When I had to leave my home state of Kansas more than a decade ago, I chose Colorado for my fresh start.
Well, of course I did. That place meant more to me than any other place, even, by that point, Kansas.
It was the place where I felt most alive.
The need to feel alive is an urge I could never truly explain to people. I still struggle with that. But when people ask me why I feel that need these days, I'll just steer them to "127 Hours," the Aron Ralston movie.
Most everyone knows who he is these days, but if you don't, I'll put it crudely: He's the guy who cut off his arm to save his life. Oh, I can hear you saying. THAT guy.
A movie about that experience, I'll admit, sounds boring and horrific at the same time. His arm was trapped by a boulder, so you're watching a guy whose arm was trapped by a boulder. No car explosions, no shootings and, more seriously, no real climbing scenes either.
So why is it so riveting? Well, for one, the movie does a great job of showing you what he's up against, with its sweeping views of the vast landscape that's swallowed him whole. You can't even hear his screams a few feet beyond the constricting walls that have him pinned. The obvious tension comes from the fact that it's not hard to figure out he's on his own, and the only way he's going to make it out is by cutting off his arm. The natural question, of course, that comes from that is wondering if you could do it.
But by showing you that vast landscape, it also shows you, at least for me, WHY Ralston is so mesmerized by it. It shows why he's out there. I'm pretty sure that if someone told him there was a risk of him getting trapped by a boulder, he'd be out there anyway. In fact I know that.
I'm out there, after all.
I've written about this before, but in 1999, my first year of my fresh start, I was scrambling down some giant boulders in a steep rockfield when they moved and then went. It's the first time in my life I saw death - I even yelled "Oh God!" just like in the movies - and I rolled with the rocks. I somehow stopped myself after the third flip. I was beaten and bloodied, pretty badly, and had to walk with a cane for a few weeks, but 17 hours later I made it back to the trailhead with my father.

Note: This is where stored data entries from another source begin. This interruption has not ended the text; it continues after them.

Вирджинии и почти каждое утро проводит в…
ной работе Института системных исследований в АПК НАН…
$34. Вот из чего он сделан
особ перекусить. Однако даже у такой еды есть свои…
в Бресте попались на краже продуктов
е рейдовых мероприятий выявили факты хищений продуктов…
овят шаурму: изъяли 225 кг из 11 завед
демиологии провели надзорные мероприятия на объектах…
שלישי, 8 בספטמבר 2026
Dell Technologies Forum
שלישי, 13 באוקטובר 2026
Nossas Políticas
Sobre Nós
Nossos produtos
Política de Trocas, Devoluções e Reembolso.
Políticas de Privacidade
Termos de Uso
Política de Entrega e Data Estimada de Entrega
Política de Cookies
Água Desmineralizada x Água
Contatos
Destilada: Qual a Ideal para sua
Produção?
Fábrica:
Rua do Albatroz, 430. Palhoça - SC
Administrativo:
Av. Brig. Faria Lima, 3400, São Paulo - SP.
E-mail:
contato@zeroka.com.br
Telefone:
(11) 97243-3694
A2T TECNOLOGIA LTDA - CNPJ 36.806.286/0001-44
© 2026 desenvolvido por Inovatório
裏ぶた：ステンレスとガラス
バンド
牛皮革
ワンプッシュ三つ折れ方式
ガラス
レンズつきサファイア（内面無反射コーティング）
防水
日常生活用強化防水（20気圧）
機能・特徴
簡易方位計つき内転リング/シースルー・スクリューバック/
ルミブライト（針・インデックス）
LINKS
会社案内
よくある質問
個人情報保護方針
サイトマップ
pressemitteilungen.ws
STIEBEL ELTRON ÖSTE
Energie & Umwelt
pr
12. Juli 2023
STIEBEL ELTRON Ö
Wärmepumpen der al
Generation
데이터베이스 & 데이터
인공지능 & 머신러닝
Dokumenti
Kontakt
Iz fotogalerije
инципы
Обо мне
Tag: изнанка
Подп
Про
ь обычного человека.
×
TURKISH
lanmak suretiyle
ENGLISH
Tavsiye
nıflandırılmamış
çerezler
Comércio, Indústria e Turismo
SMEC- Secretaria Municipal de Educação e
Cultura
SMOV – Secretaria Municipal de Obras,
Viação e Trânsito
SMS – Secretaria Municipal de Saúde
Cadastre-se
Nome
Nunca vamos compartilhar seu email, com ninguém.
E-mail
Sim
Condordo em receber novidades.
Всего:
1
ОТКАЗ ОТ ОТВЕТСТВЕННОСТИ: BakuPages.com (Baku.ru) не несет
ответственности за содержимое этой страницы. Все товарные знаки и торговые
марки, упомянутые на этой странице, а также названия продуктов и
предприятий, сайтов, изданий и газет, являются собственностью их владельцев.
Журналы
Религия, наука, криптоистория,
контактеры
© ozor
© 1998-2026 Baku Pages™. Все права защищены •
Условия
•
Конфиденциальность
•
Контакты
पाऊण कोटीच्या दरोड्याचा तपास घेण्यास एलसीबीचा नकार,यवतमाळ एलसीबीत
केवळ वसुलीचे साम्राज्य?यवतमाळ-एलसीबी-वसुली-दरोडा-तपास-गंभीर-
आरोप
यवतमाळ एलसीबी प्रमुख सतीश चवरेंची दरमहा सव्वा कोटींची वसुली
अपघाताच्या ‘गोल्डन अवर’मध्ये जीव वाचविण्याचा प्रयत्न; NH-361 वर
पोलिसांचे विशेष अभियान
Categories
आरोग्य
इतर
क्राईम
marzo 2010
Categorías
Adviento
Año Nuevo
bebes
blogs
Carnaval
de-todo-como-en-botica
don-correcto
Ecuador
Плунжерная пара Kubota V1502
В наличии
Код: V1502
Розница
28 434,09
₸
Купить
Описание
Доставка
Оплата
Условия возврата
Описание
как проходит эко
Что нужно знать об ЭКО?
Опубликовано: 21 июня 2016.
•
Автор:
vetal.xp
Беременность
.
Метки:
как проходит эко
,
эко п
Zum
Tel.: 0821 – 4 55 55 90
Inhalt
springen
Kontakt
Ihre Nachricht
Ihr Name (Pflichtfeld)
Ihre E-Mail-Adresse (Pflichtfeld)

Just four years later, I was traversing on a ridge between two 14ers in the toughest climb of my life when I got a touch cocky and jumped every so slightly down from a ledge. A rock spilled out from under me and I rolled like drying laundry to what surely would be my death, 2,000 feet down to sharp rocks, when I managed to wrap my leg around a boulder three feet, or one more roll, from the end.
That climb lasted another 16 hours, and it's one of the five most memorable things I've ever done, out of more than 200 adventures. It was terrifying at times, but I loved it. Less than an hour after I was killed on that climb, I was loving it.
That's just the hold those special places can have over you.
Ironically, the movie, too, shows just how amazing those places are even if 90 percent of it is about his desperate need to escape it.
The beginning of the movie is a frantic, MTV-like montage, one of Danny Boyle's signatures (he uses the same technique to perfection in the Oscar-winner "Slumdog Millionare"), and as you struggle to keep up, you get a sense of what Ralston is trying to escape. All those lights. All that action. All the noise, noise, noise. Yet the city, for all its cacophony, supplies us with everything we need, ten thousand times over. Fresh, clean water out of the tap. Contact with others. Taco Bells. Leaving all that behind is a risk even if it's also fun. That's one of the best things about the peaks: They make you appreciate the simple creature comforts that we take for granted. By the end, Ralston is so desperate for water, he drinks his own urine. I just filled my water bottle after I wrote that. That line made me pretty thirsty.
You need to leave that comfort every once in a while, I believe, and Ralston seems to believe, in order to discover yourself. The movie seems to say that, too, and I can't see how anyone couldn't leave "127 Hours" without feeling the same way.
Ralston still climbs. He still gets out there. He, just like me, appreciates the risks a bit more now.
It's an incredible survival story. But it's much more than that. I took it as a movie that finally shows what it means to be alive.